Dalam kata-kata Liberman: "itu adalah peralihan dari ketiadaan makna ke makna ketiadaan."

• Katakan halo, bukannya selamat tinggal: M. White, seorang pionir terapi naratif,
mempertanyakan kecenderungan psikoterapi modern yang mendekati kesedihan dengan
metafora ''mengucapkan selamat tinggal'', yang menyiratkan tidak hanya mengucapkan selamat
tinggal tetapi juga mengecualikan, sesuatu yang tidak semua orang yang berkabung bersedia
melakukannya. . White merekomendasikan untuk mengganti metafora mengucapkan selamat
tinggal dengan menyapa lagi, yang berarti mengintegrasikan orang yang hilang ke dalam hidup
kita, di tempat lain, dan dengan makna lain. Bagi White, suatu hubungan tidak berakhir dengan
kematian, melainkan hanya diubah.

*Nyonya M. Suaminya menderita kanker. Dia dan anak-anaknya memutuskan untuk tidak
memberitahukan kepadanya tentang penyakitnya, untuk menghindari penderitaan lebih lanjut, sampai
dia meninggal. Belakangan, keputusan untuk tidak memberitahunya menjadi kesalahan yang membuat
mereka merasa bersalah. Setelah kematiannya, baik dia maupun anak-anaknya tidak membicarakan hal
tersebut atau menunjukkan rasa sakit mereka. Dengan demikian, kita melihat bagaimana penyangkalan
terhadap kematian, di satu sisi, mengarah pada menyembunyikan penyakit dari suami dan, di sisi lain,
membuat perjanjian implisit untuk diam tentang kematian. Perilaku yang terkait dengan serangan panik
dan penyalahgunaan alkohol tampaknya merupakan pelampiasan alternatif dan patologis dibandingkan
dengan kesedihan normal yang tidak memiliki saluran ekspresi.

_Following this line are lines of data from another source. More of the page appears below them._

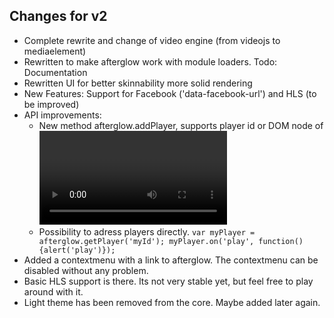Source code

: ## Changes for v2

- Complete rewrite and change of video engine (from videojs to mediaelement)
- Rewritten to make afterglow work with module loaders. Todo: Documentation
- Rewritten UI for better skinnability more solid rendering
- New Features: Support for Facebook ('data-facebook-url') and HLS (to be improved)
- API improvements: 
    - New method afterglow.addPlayer, supports player id or DOM node of <video> element.
    - Possibility to adress players directly. `var myPlayer = afterglow.getPlayer('myId'); myPlayer.on('play', function() {alert('play')});`
- Added a contextmenu with a link to afterglow. The contextmenu can be disabled without any problem.
- Basic HLS support is there. Its not very stable yet, but feel free to play around with it.
- Light theme has been removed from the core. Maybe added later again.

Ada dua tugas yang dilakukan: mendefinisikan kembali rasa bersalah dan kesedihan, dan menghasilkan
ritual keluarga yang memungkinkan almarhum suami diintegrasikan dari posisi lain dalam fungsi
keluarga. Mereka memilih pergi ke pekuburan bersama-sama menemui ayah mereka, dan disana
mereka hanya berbincang dan menangis tanpa hambatan. Mereka memutuskan untuk memasang potret
dirinya di ruang tamu rumah. Kembali ke rumah, mereka terus berbicara tentang ayah mereka, mereka
telah mengatasi rasa takut akan penderitaan mereka sendiri dan orang lain. Saat itu, kesedihan sudah
dialihkan ke proses normal, yang hanya membutuhkan pendampingan.